Read the material below and count the lines holding the string "knee". Give that count with nothing added.

# INPUT
######
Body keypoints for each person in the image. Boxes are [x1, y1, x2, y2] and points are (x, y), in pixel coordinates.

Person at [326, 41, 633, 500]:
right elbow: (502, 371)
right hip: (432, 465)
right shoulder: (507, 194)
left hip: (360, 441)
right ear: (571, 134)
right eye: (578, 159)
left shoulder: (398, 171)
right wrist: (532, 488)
######
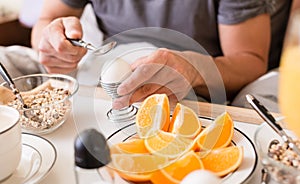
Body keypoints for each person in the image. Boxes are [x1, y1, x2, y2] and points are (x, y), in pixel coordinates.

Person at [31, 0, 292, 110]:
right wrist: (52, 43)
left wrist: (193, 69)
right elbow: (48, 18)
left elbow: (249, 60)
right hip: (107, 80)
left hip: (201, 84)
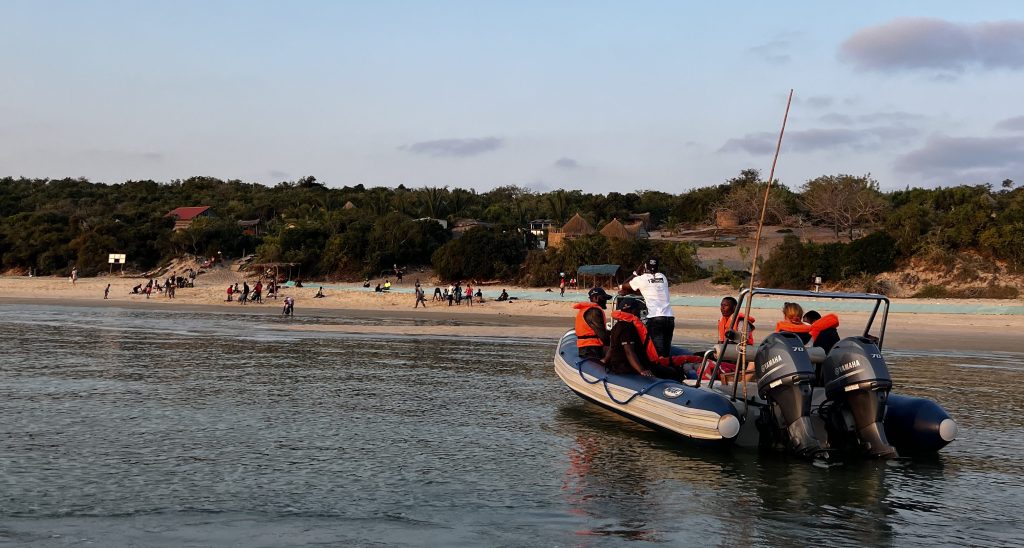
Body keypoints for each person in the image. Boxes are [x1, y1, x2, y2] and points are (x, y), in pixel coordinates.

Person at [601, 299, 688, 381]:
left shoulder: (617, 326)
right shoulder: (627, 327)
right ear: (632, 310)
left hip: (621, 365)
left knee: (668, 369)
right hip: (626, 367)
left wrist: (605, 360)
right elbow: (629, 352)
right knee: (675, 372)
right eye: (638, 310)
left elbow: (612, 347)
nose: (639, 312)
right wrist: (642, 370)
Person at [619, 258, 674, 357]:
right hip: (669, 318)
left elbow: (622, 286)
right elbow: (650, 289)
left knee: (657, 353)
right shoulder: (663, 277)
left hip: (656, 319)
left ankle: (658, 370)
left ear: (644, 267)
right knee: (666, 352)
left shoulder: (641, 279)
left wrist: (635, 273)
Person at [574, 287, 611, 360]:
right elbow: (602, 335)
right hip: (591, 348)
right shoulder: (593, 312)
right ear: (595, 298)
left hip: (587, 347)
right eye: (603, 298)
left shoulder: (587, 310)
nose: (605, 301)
######
# SOLVED EXERCISE
4